Dragonfly was first revealed by The Intercept in August to be the code name for Google’s secret mission to build a censored search engine specifically for China, which would blacklist websites on any issues deemed sensitive by Beijing, from human rights to democracy to religion.
Google’s search engine has been blocked in mainland China since early 2010, after the Silicon Valley giant decided to stop censoring searches as required by the Chinese government. That left the country’s more than 750 million internet users dependent on a near monopoly search service from domestic rival Baidu, which in recent years has suffered a backlash from cases of deceptive advertising.
In October Google CEO Sundar Pichai publicly acknowledged Dragonfly’s existence for the first time, and told a US congressional panel last week that the company had 100 engineers working on the project.
A Hong Kong-based spokeswoman for Google on Tuesday declined to comment on The Intercept article and referred the Post to Pichai's previous testimony.
The existence of Dragonfly has triggered protests from human rights groups and Google employees, hundreds of which have signed an open letter demanding an end to what they see as a tool to help Beijing oppress dissident voices.

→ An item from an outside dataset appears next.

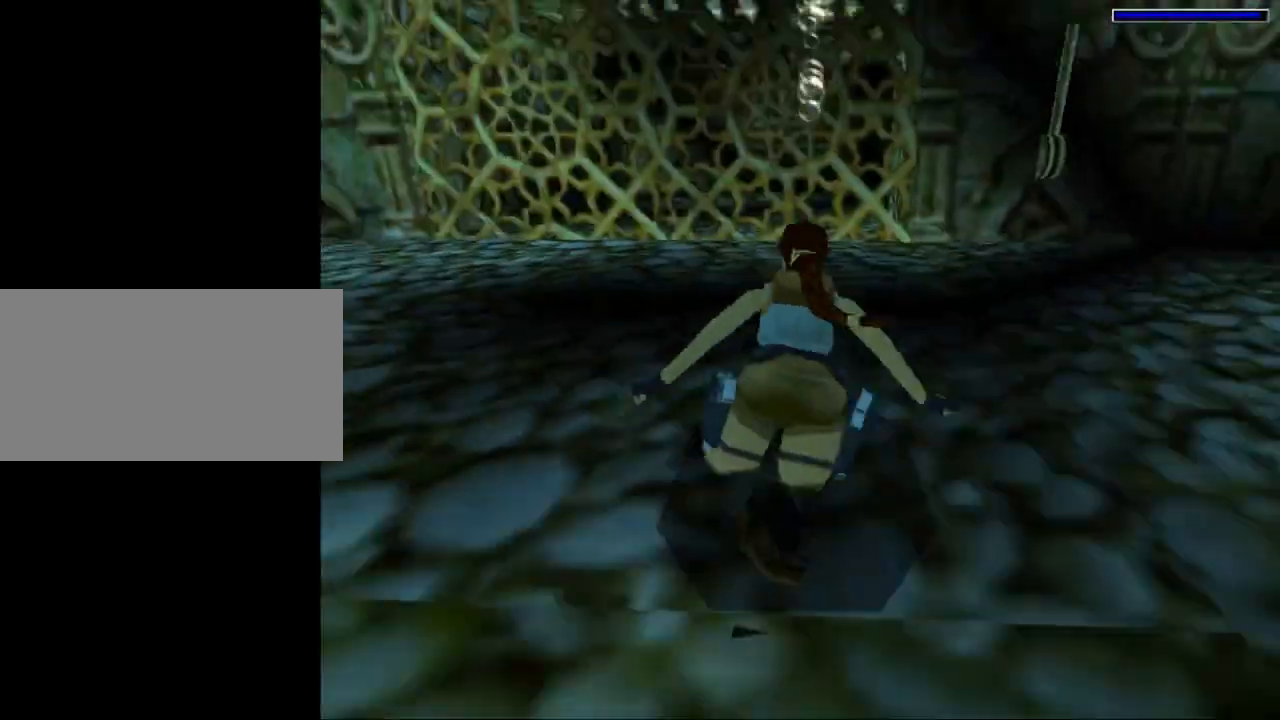
{"keys": ["jump"], "events": []}
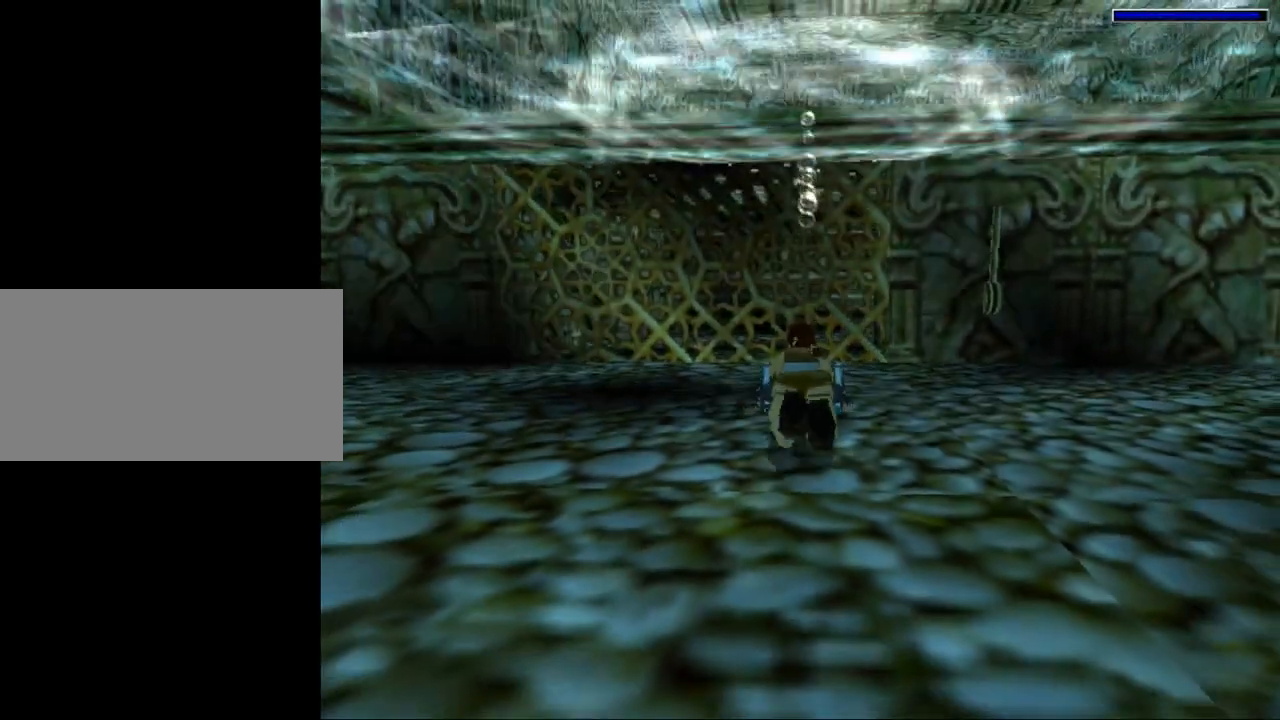
{"keys": ["jump"], "events": [[167, "down", "down"], [467, "down", "up"]]}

Google had been using Beijing-based 265.com, a Chinese-language web directory service it bought in 2008, to gather data about what Chinese people routinely search for in Mandarin, according to The Intercept. Such a practice is normally subject to constraints and reviews by Google’s privacy team, which, nevertheless, were kept in the dark about the use of 265.com until Dragonfly was exposed to the public.
Following internal complaints from privacy staff, teams working on Dragonfly were told that they were no longer allowed to use the 265.com data to build the censored Chinese search project, according to The Intercept. Several groups of engineers have now been moved off Dragonfly to other projects.